An Approximation Algorithm for the Two-Node-Connected Star Problem with Steiner Nodes

The goal in topological network design is to build a minimum-cost topology meeting specific real-life constraints. There is a cost-robustness trade-off under single and multiple failures.

Previous works in the field suggest that a backbone composed by a two-node-connected toplogy provides savings with respect to elementary cycles. Consequently, we introduce the Two-Node Connected Star Problem with Steiner Nodes (2NCSP-SN). The goal is to design a minimum-cost topology, where the backbone is two-node connected, the access network is connected in a star topology or by direct links to the backbone, and optional nodes (called Steiner nodes) could be included in the solution. The 2NCSP-SN belongs to the class of NP-Hard problems.
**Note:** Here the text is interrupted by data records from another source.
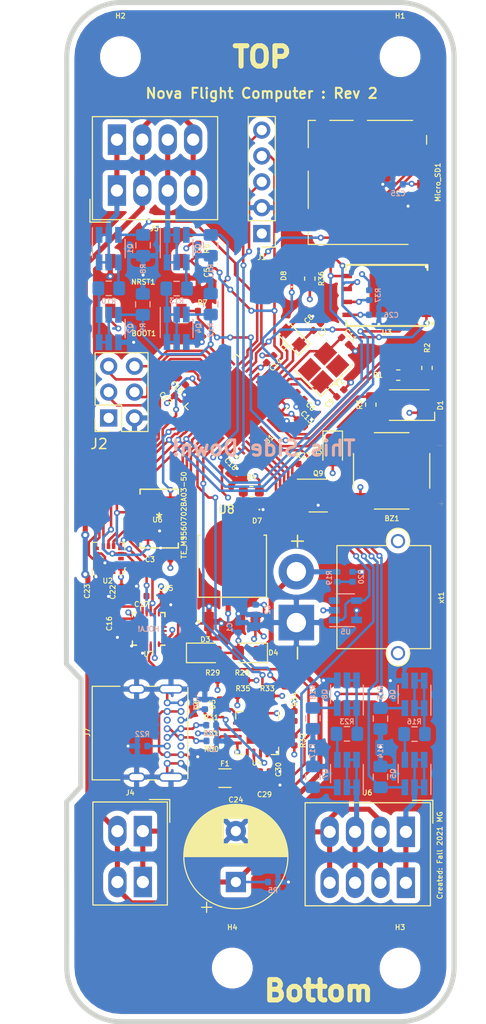
<source format=kicad_pcb>
(kicad_pcb (version 20211014) (generator pcbnew)

  (general
    (thickness 1.6)
  )

  (paper "A4")
  (layers
    (0 "F.Cu" signal)
    (1 "In1.Cu" signal "3.3V")
    (2 "In2.Cu" signal "GND")
    (31 "B.Cu" signal)
    (32 "B.Adhes" user "B.Adhesive")
    (33 "F.Adhes" user "F.Adhesive")
    (34 "B.Paste" user)
    (35 "F.Paste" user)
    (36 "B.SilkS" user "B.Silkscreen")
    (37 "F.SilkS" user "F.Silkscreen")
    (38 "B.Mask" user)
    (39 "F.Mask" user)
    (40 "Dwgs.User" user "User.Drawings")
    (41 "Cmts.User" user "User.Comments")
    (42 "Eco1.User" user "User.Eco1")
    (43 "Eco2.User" user "User.Eco2")
    (44 "Edge.Cuts" user)
    (45 "Margin" user)
    (46 "B.CrtYd" user "B.Courtyard")
    (47 "F.CrtYd" user "F.Courtyard")
    (48 "B.Fab" user)
    (49 "F.Fab" user)
  )

  (setup
    (pad_to_mask_clearance 0.05)
    (grid_origin 161.84 70.98)
    (pcbplotparams
      (layerselection 0x00010fc_ffffffff)
      (disableapertmacros false)
      (usegerberextensions false)
      (usegerberattributes true)
      (usegerberadvancedattributes true)
      (creategerberjobfile true)
      (svguseinch false)
      (svgprecision 6)
      (excludeedgelayer true)
      (plotframeref false)
      (viasonmask false)
      (mode 1)
      (useauxorigin false)
      (hpglpennumber 1)
      (hpglpenspeed 20)
      (hpglpendiameter 15.000000)
      (dxfpolygonmode true)
      (dxfimperialunits true)
      (dxfusepcbnewfont true)
      (psnegative false)
      (psa4output false)
      (plotreference true)
      (plotvalue true)
      (plotinvisibletext false)
      (sketchpadsonfab false)
      (subtractmaskfromsilk false)
      (outputformat 1)
      (mirror false)
      (drillshape 0)
      (scaleselection 1)
      (outputdirectory "../../../../../Desktop/NOVA_REV_1.0/")
    )
  )

  (net 0 "")
  (net 1 "GND")
  (net 2 "+3V3")
  (net 3 "Net-(BZ1-Pad2)")
  (net 4 "Net-(C1-Pad2)")
  (net 5 "/USB-C/_N")
  (net 6 "Net-(C24-Pad1)")
  (net 7 "/USB-C/_P")
  (net 8 "VBUS")
  (net 9 "Net-(D1-Pad4)")
  (net 10 "Net-(D1-Pad3)")
  (net 11 "Net-(D1-Pad2)")
  (net 12 "+BATT")
  (net 13 "Net-(D5-Pad2)")
  (net 14 "Net-(D5-Pad1)")
  (net 15 "Net-(D6-Pad2)")
  (net 16 "Net-(D6-Pad1)")
  (net 17 "Net-(F1-Pad2)")
  (net 18 "/SWCLK")
  (net 19 "/NRST")
  (net 20 "/SWDIO")
  (net 21 "/Pyro Channels/PYRO1")
  (net 22 "/Pyro Channels/PYRO2")
  (net 23 "/Pyro Channels/PYRO3")
  (net 24 "/Pyro Channels/PYRO4")
  (net 25 "Net-(J7-PadB5)")
  (net 26 "Net-(J7-PadA5)")
  (net 27 "/MISO")
  (net 28 "/SCLK")
  (net 29 "/MOSI")
  (net 30 "Net-(R19-Pad2)")
  (net 31 "/USB-C/D-")
  (net 32 "/USB-C/D+")
  (net 33 "/TXD")
  (net 34 "/RXD")
  (net 35 "Net-(R34-Pad2)")
  (net 36 "Net-(R35-Pad2)")
  (net 37 "/BOOT0")
  (net 38 "/VCAP")
  (net 39 "/CLOCKOUT")
  (net 40 "/CLOCKIN")
  (net 41 "/32CLOCKOUT")
  (net 42 "/32CLOCKIN")
  (net 43 "/PC13")
  (net 44 "Net-(R37-Pad2)")
  (net 45 "/VMonitor")
  (net 46 "/BAROMETER_CS")
  (net 47 "Net-(C17-Pad1)")
  (net 48 "Net-(D7-Pad2)")
  (net 49 "Net-(D8-Pad2)")
  (net 50 "/FIRE1")
  (net 51 "Net-(Q2-Pad1)")
  (net 52 "/FIRE2")
  (net 53 "Net-(Q4-Pad1)")
  (net 54 "/FIRE3")
  (net 55 "Net-(Q6-Pad1)")
  (net 56 "/FIRE4")
  (net 57 "Net-(Q8-Pad1)")
  (net 58 "Net-(Q1-Pad4)")
  (net 59 "Net-(Q3-Pad4)")
  (net 60 "Net-(Q5-Pad4)")
  (net 61 "Net-(Q7-Pad4)")
  (net 62 "Net-(Q9-Pad3)")
  (net 63 "/SD_CS")
  (net 64 "/LED_GREEN")
  (net 65 "/LED_RED")
  (net 66 "/LED_BLUE")
  (net 67 "/BUZZER")
  (net 68 "/ACCELEROMETER_CS")
  (net 69 "/FL_CS")
  (net 70 "/IMU_CS")
  (net 71 "/IMU_INT")
  (net 72 "/FSYNC")
  (net 73 "/ARM1")
  (net 74 "/ARM2")
  (net 75 "/GPIO2")
  (net 76 "/GPIO3")
  (net 77 "/GPIO4")
  (net 78 "/GPIO5")
  (net 79 "/INT2")
  (net 80 "/INT1")

  (footprint "Transducer:XDCR_CMT-7525-80-SMT-TR" (layer "F.Cu") (at 172.675 89.675 180))

  (footprint "Capacitor_SMD:C_0402_1005Metric" (layer "F.Cu") (at 150.425 98.35 180))

  (footprint "Capacitor_SMD:C_0402_1005Metric" (layer "F.Cu") (at 153.65 70.26 90))

  (footprint "Capacitor_SMD:C_0402_1005Metric" (layer "F.Cu") (at 163.7 82.325 -45))

  (footprint "Capacitor_SMD:C_0402_1005Metric" (layer "F.Cu") (at 165.325 75.55 45))

  (footprint "Capacitor_SMD:C_0402_1005Metric" (layer "F.Cu") (at 163.95 74.225 45))

  (footprint "Capacitor_SMD:C_0402_1005Metric" (layer "F.Cu") (at 167.625 82.05 45))

  (footprint "Capacitor_SMD:C_0402_1005Metric" (layer "F.Cu") (at 152.057053 80.882053 135))

  (footprint "Capacitor_SMD:C_0402_1005Metric" (layer "F.Cu") (at 168.1 76.925 -45))

  (footprint "Capacitor_SMD:C_0402_1005Metric" (layer "F.Cu") (at 150.975 81.925 135))

  (footprint "Capacitor_SMD:C_0402_1005Metric" (layer "F.Cu") (at 163.75 85 -45))

  (footprint "Capacitor_SMD:C_0402_1005Metric" (layer "F.Cu") (at 160.725 78.7 45))

  (footprint "Capacitor_SMD:C_0402_1005Metric" (layer "F.Cu") (at 150.475 101.975))

  (footprint "Capacitor_SMD:C_0402_1005Metric" (layer "F.Cu") (at 145.7 104.675 -90))

  (footprint "Capacitor_SMD:C_0402_1005Metric" (layer "F.Cu") (at 148.075 101.975 180))

  (footprint "Capacitor_SMD:C_0402_1005Metric" (layer "F.Cu") (at 156.325 89.575 -45))

  (footprint "Capacitor_SMD:C_0402_1005Metric" (layer "F.Cu") (at 146.1 101.525 -90))

  (footprint "Capacitor_SMD:C_0402_1005Metric" (layer "F.Cu") (at 143.55 101.525 90))

  (footprint "PyroChannel:CP_Radial_D10.0mm_P5.00mm" (layer "F.Cu") (at 157.35 130.05 90))

  (footprint "Capacitor_SMD:C_0402_1005Metric" (layer "F.Cu") (at 160.2 120.525 180))

  (footprint "Capacitor_SMD:C_0402_1005Metric" (layer "F.Cu") (at 160.2 119.2 180))

  (footprint "Capacitor_SMD:C_0402_1005Metric" (layer "F.Cu") (at 154.95 117.75))

  (footprint "LED_SMD:LED_Avago_PLCC4_3.2x2.8mm_CW" (layer "F.Cu") (at 174.404956 83.215 180))

  (footprint "Diode_SMD:D_0805_2012Metric_Pad1.15x1.40mm_HandSolder" (layer "F.Cu") (at 166.875 87.625 -90))

  (footprint "Diode_SMD:D_0805_2012Metric_Pad1.15x1.40mm_HandSolder" (layer "F.Cu") (at 154.35 107.55))

  (footprint "Diode_SMD:D_0805_2012Metric_Pad1.15x1.40mm_HandSolder" (layer "F.Cu") (at 158.6 107.55 180))

  (footprint "LED_SMD:LED_0402_1005Metric" (layer "F.Cu") (at 155.8 112.6 90))

  (footprint "LED_SMD:LED_0402_1005Metric" (layer "F.Cu") (at 154.3 112.6 90))

  (footprint "LED_SMD:LED_0402_1005Metric" (layer "F.Cu") (at 158.575 93.475 180))

  (footprint "LED_SMD:LED_0402_1005Metric" (layer "F.Cu") (at 162.85 70.51 90))

  (footprint "Fuse:Fuse_1206_3216Metric_Pad1.42x1.75mm_HandSolder" (layer "F.Cu") (at 156.275 119.85 180))

  (footprint "MountingHole:MountingHole_3mm" (layer "F.Cu") (at 173.5 49))

  (footprint "MountingHole:MountingHole_3mm" (layer "F.Cu") (at 146 49))

  (footprint "MountingHole:MountingHole_3mm" (layer "F.Cu") (at 173.5 138.5))

  (footprint "MountingHole:MountingHole_3mm" (layer "F.Cu") (at 157 138.5))

  (footprint "Connector_PinHeader_2.54mm:PinHeader_1x05_P2.54mm_Vertical" (layer "F.Cu") (at 159.9 66.375 180))

  (footprint "TerminalBlock_Phoenix:TerminalBlock_Phoenix_PTSM-0,5-2-2.5-H-THR_1x02_P2.50mm_Horizontal" (layer "F.Cu") (at 148.2 125.05 180))

  (footprint "TerminalBlock_Phoenix:TerminalBlock_Phoenix_PTSM-0,5-4-2.5-H-THR_1x04_P2.50mm_Horizontal" (layer "F.Cu") (at 145.65 62.15))

  (footprint "TerminalBlock_Phoenix:TerminalBlock_Phoenix_PTSM-0,5-4-2.5-H-THR_1x04_P2.50mm_Horizontal" (layer "F.Cu") (at 174.075 125.125 180))

  (footprint "Connector_USB:USB_C_Receptacle_GCT_USB4085" (layer "F.Cu") (at 151.95 112.45 -90))

  (footprint "Connector_Card:microSD_HC_Molex_104031-0811" (layer "F.Cu") (at 170.29 61.33 -90))

  (footprint "Resistor_SMD:R_0603_1608Metric" (layer "F.Cu") (at 173.325 80.275))

  (footprint "Resistor_SMD:R_0603_1608Metric" (layer "F.Cu") (at 176.15 79.5625 90))

  (footprint "Resistor_SMD:R_0603_1608Metric" (layer "F.Cu") (at 170.625 83.175 90))

  (footprint "Resistor_SMD:R_0603_1608Metric" (layer "F.Cu") (at 158.875 91.725))

  (footprint "Resistor_SMD:R_0402_1005Metric" (layer "F.Cu") (at 153.65 67.85 -90))

  (footprint "Resistor_SMD:R_0402_1005Metric" (layer "F.Cu") (at 154.11 73.975))

  (footprint "Resistor_SMD:R_0402_1005Metric" (layer "F.Cu") (at 164 89))

  (footprint "Resistor_SMD:R_0402_1005Metric" (layer "F.Cu") (at 157.975 110.25))

  (footprint "Resistor_SMD:R_0402_1005Metric" (layer "F.Cu") (at 155.075 110.25 180))

  (footprint "Resistor_SMD:R_0402_1005Metric" (layer "F.Cu") (at 154.95 116.2 180))

  (footprint "Resistor_SMD:R_0402_1005Metric" (layer "F.Cu") (at 154.925 114.65))

  (footprint "Resistor_SMD:R_0402_1005Metric" (layer "F.Cu") (at 163.1 116.15 90))

  (footprint "Resistor_SMD:R_0402_1005Metric" (layer "F.Cu") (at 160.45 111.775 180))

  (footprint "Resistor_SMD:R_0402_1005Metric" (layer "F.Cu") (at 163.1 113.75 -90))

  (footprint "Resistor_SMD:R_0402_1005Metric" (layer "F.Cu") (at 158 111.775))

  (footprint "Resistor_SMD:R_0603_1608Metric" (layer "F.Cu") (at 164.625 70.8 -90))

  (footprint "NOVA MCU (STM):KSR223GLFG" (layer "F.Cu") (at 152 73.975 180))

  (footprint "NOVA MCU (STM):KSR223GLFG" (layer "F.Cu") (at 145 69.075))

  (footprint "Package_DFN_QFN:QFN-48-1EP_7x7mm_P0.5mm_EP5.6x5.6mm" (layer "F.Cu")
    (tedit 5DC5F6A5) (tstamp 00000000-0000-0000-0000-000061793074)
    (at 157.425 83.35 -135)
    (descr "QFN, 48 Pin (http://www.st.com/resource/en/datasheet/stm32f042k6.pdf#page=94), generated with kicad-footprint-generator ipc_noLead_generator.py")
    (tags "QFN NoLead")
    (path "/00000000-0000-0000-0000-0000615ccc8f")
    (attr smd)
    (fp_text reference "U1" (at 0.017678 -4.543161 45) (layer "F.SilkS")
      (effects (font (size 0.5 0.5) (thickness 0.1)))
      (tstamp a2c87063-840c-4fce-bcaf-3c2e82e2e234)
    )
    (fp_text value "STM32F411CEUx" (at 0 4.82 45) (layer "F.Fab")
      (effects (font (size 1 1) (thickness 0.15)))
      (tstamp 5a1d2fc2-8abd-4bb2-9d9b-f0f3fefb760f)
    )
    (fp_text user "${REFERENCE}" (at 0 0 45) (layer "F.Fab")
      (effects (font (size 1 1) (thickness 0.15)))
      (tstamp 69f9e127-beda-4437-8c48-46c6146f8f69)
    )
    (fp_line (start -3.61 3.61) (end -3.61 3.135) (layer "F.SilkS") (width 0.12) (tstamp 303cc2b3-0b45-4e12-bde8-fc1e2eb639fe))
    (fp_line (start 3.135 -3.61) (end 3.61 -3.61) (layer "F.SilkS") (width 0.12) (tstamp 50fda6f1-39cf-4e47-ad49-e15fc5040c33))
    (fp_line (start -3.135 -3.61) (end -3.61 -3.61) (layer "F.SilkS") (width 0.12) (tstamp 6814f6da-a399-4792-87ee-ca890edd6419))
    (fp_line (start -3.135 3.61) (end -3.61 3.61) (layer "F.SilkS") (width 0.12) (tstamp 6ae3560b-dbb4-4261-9b9f-0be6b63142e2))
    (fp_line (start 3.61 3.61) (end 3.61 3.135) (layer "F.SilkS") (width 0.12) (tstamp a1f67a97-592c-4049-82e8-d2dd932ada5a))
    (fp_line (start 3.61 -3.61) (end 3.61 -3.135) (layer "F.SilkS") (width 0.12) (tstamp aad88854-55bf-4c1b-8b47-d0446774f9d9))
    (fp_line (start 3.135 3.61) (end 3.61 3.61) (layer "F.SilkS") (width 0.12) (tstamp eeae0ca4-b2ea-4f5b-912d-050a258bd9ae))
    (fp_line (start -4.12 -4.12) (end -4.12 4.12) (layer "F.CrtYd") (width 0.05) (tstamp 2d2d098d-f6cb-411a-b9c4-a70786f0033b))
    (fp_line (start 4.12 -4.12) (end -4.12 -4.12) (layer "F.CrtYd") (width 0.05) (tstamp 7261f636-a795-4a92-9919-854d6ac7a0cd))
    (fp_line (start 4.12 4.12) (end 4.12 -4.12) (layer "F.CrtYd") (width 0.05) (tstamp 952edcd2-d0de-48ed-8c3d-a58e63a22dda))
    (fp_line (start -4.12 4.12) (end 4.12 4.12) (layer "F.CrtYd") (width 0.05) (tstamp f377b554-a364-4bbc-976a-a80292bbc416))
    (fp_line (start 3.5 3.5) (end -3.5 3.5) (layer "F.Fab") (width 0.1) (tstamp 13bb9d47-d9f0-484e-af80-86a924a1e604))
    (fp_line (start -3.5 -2.5) (end -2.5 -3.5) (layer "F.Fab") (width 0.1) (tstamp 566cb32c-e2ff-48a1-bd90-7020477b6085))
    (fp_line (start -3.5 3.5) (end -3.5 -2.5) (layer "F.Fab") (width 0.1) (tstamp 6a5520ec-2505-4cca-afb8-0c3f3d123fb5))
    (fp_line (start 3.5 -3.5) (end 3.5 3.5) (layer "F.Fab") (width 0.1) (tstamp a45fe47e-b6ee-42b4-a70f-34695b65d572))
    (fp_line (start -2.5 -3.5) (end 3.5 -3.5) (layer "F.Fab") (width 0.1) (tstamp aeb09a49-4d0c-4514-8851-e37973fbf781))
    (pad "" smd roundrect locked (at 0.7 2.1 225) (size 1.13 1.13) (layers "F.Paste") (roundrect_rratio 0.221239) (tstamp 08ce3a0a-3d88-4e60-a7df-f62717f5e1a7))
    (pad "" smd roundrect locked (at -0.7 -0.7 225) (size 1.13 1.13) (layers "F.Paste") (roundrect_rratio 0.221239) (tstamp 177fbb6d-a90d-4cac-93e4-be1766bdf4fe))
    (pad "" smd roundrect locked (at 2.1 -2.1 225) (size 1.13 1.13) (layers "F.Paste") (roundrect_rratio 0.221239) (tstamp 25378a4d-d20e-4d00-a408-d3161d0d749e))
    (pad "" smd roundrect locked (at 0.7 -2.1 225) (size 1.13 1.13) (layers "F.Paste") (roundrect_rrati
... [910578 chars truncated]
</source>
This promotes the development of heuristics and approximation algorithms.

An approximation algorithm of factor 4α for the 2NCSP-SN is introduced, being $\alpha \ge 1/2$ the cost-ratio between backbone and access links. This is a generalization of the well-known factor 2 for the design of minimum-cost two-connected spanning networks (if we fix $\alpha =1/2$). Finally, an exact Integer Linear Programming (ILP) formulation is proposed in order to highlight the effectiveness of the approximation algorithm. The results confirm a small gap between the globally optimum solution and the topology offered by our approximation algorithm when the ratio α is close to 1/2.